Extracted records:

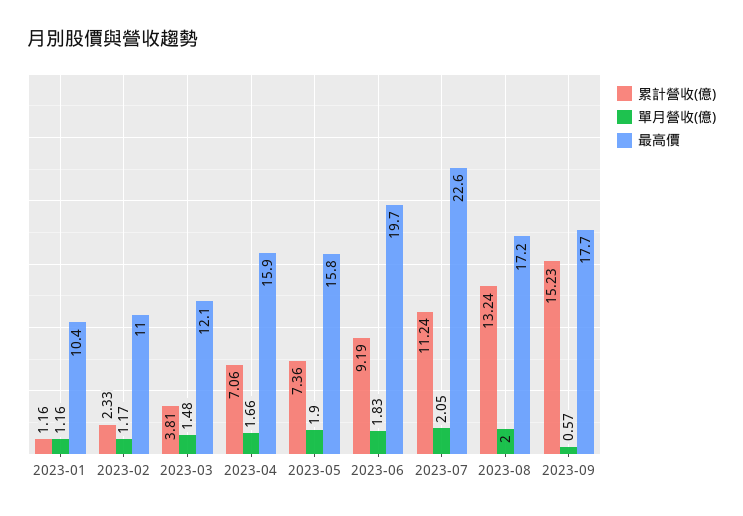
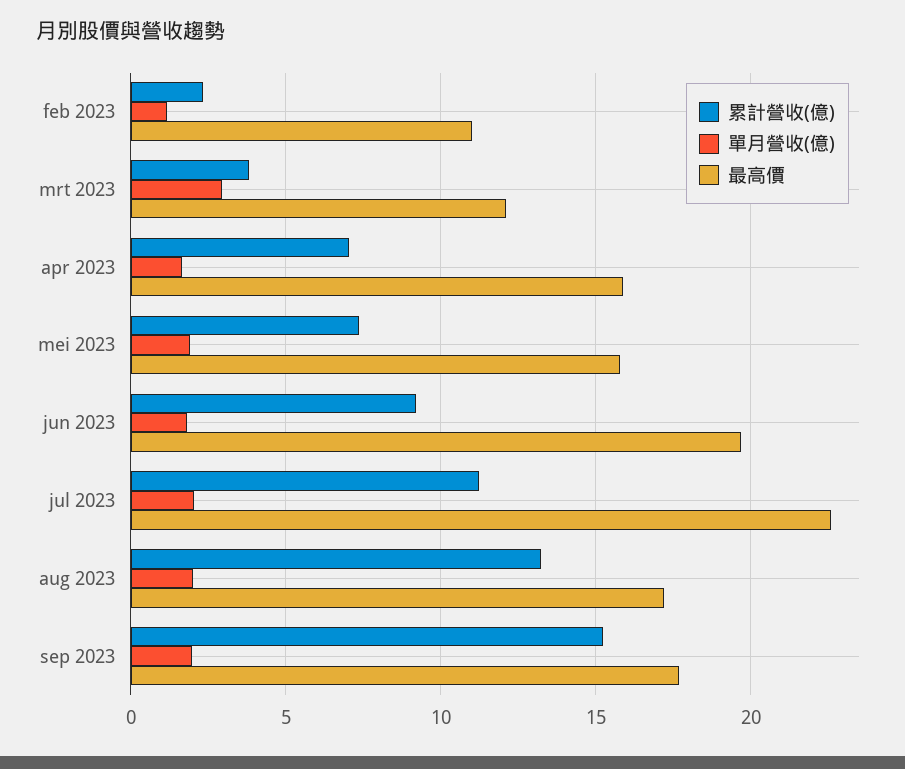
  {
    "累計營收(億)": {
-     "2023-01": 1.16,
      "2023-02": 2.33,
      "2023-03": 3.81,
      "2023-04": 7.06,
      "2023-05": 7.36,
      "2023-06": 9.19,
      "2023-07": 11.24,
      "2023-08": 13.24,
      "2023-09": 15.23
    },
    "單月營收(億)": {
-     "2023-01": 1.16,
      "2023-02": 1.17,
-     "2023-03": 1.48,
+     "2023-03": 3,
      "2023-04": 1.66,
      "2023-05": 1.9,
      "2023-06": 1.83,
      "2023-07": 2.05,
      "2023-08": 2,
-     "2023-09": 0.57
+     "2023-09": 2
    },
    "最高價": {
-     "2023-01": 10.4,
      "2023-02": 11,
      "2023-03": 12.1,
      "2023-04": 15.9,
      "2023-05": 15.8,
      "2023-06": 19.7,
      "2023-07": 22.6,
      "2023-08": 17.2,
      "2023-09": 17.7
    }
  }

Task goal: Transcribe all of the lines above exactly as given. The pictures stay out.

Response area:
  {
    "累計營收(億)": {
-     "2023-01": 1.16,
      "2023-02": 2.33,
      "2023-03": 3.81,
      "2023-04": 7.06,
      "2023-05": 7.36,
      "2023-06": 9.19,
      "2023-07": 11.24,
      "2023-08": 13.24,
      "2023-09": 15.23
    },
    "單月營收(億)": {
-     "2023-01": 1.16,
      "2023-02": 1.17,
-     "2023-03": 1.48,
+     "2023-03": 3,
      "2023-04": 1.66,
      "2023-05": 1.9,
      "2023-06": 1.83,
      "2023-07": 2.05,
      "2023-08": 2,
-     "2023-09": 0.57
+     "2023-09": 2
    },
    "最高價": {
-     "2023-01": 10.4,
      "2023-02": 11,
      "2023-03": 12.1,
      "2023-04": 15.9,
      "2023-05": 15.8,
      "2023-06": 19.7,
      "2023-07": 22.6,
      "2023-08": 17.2,
      "2023-09": 17.7
    }
  }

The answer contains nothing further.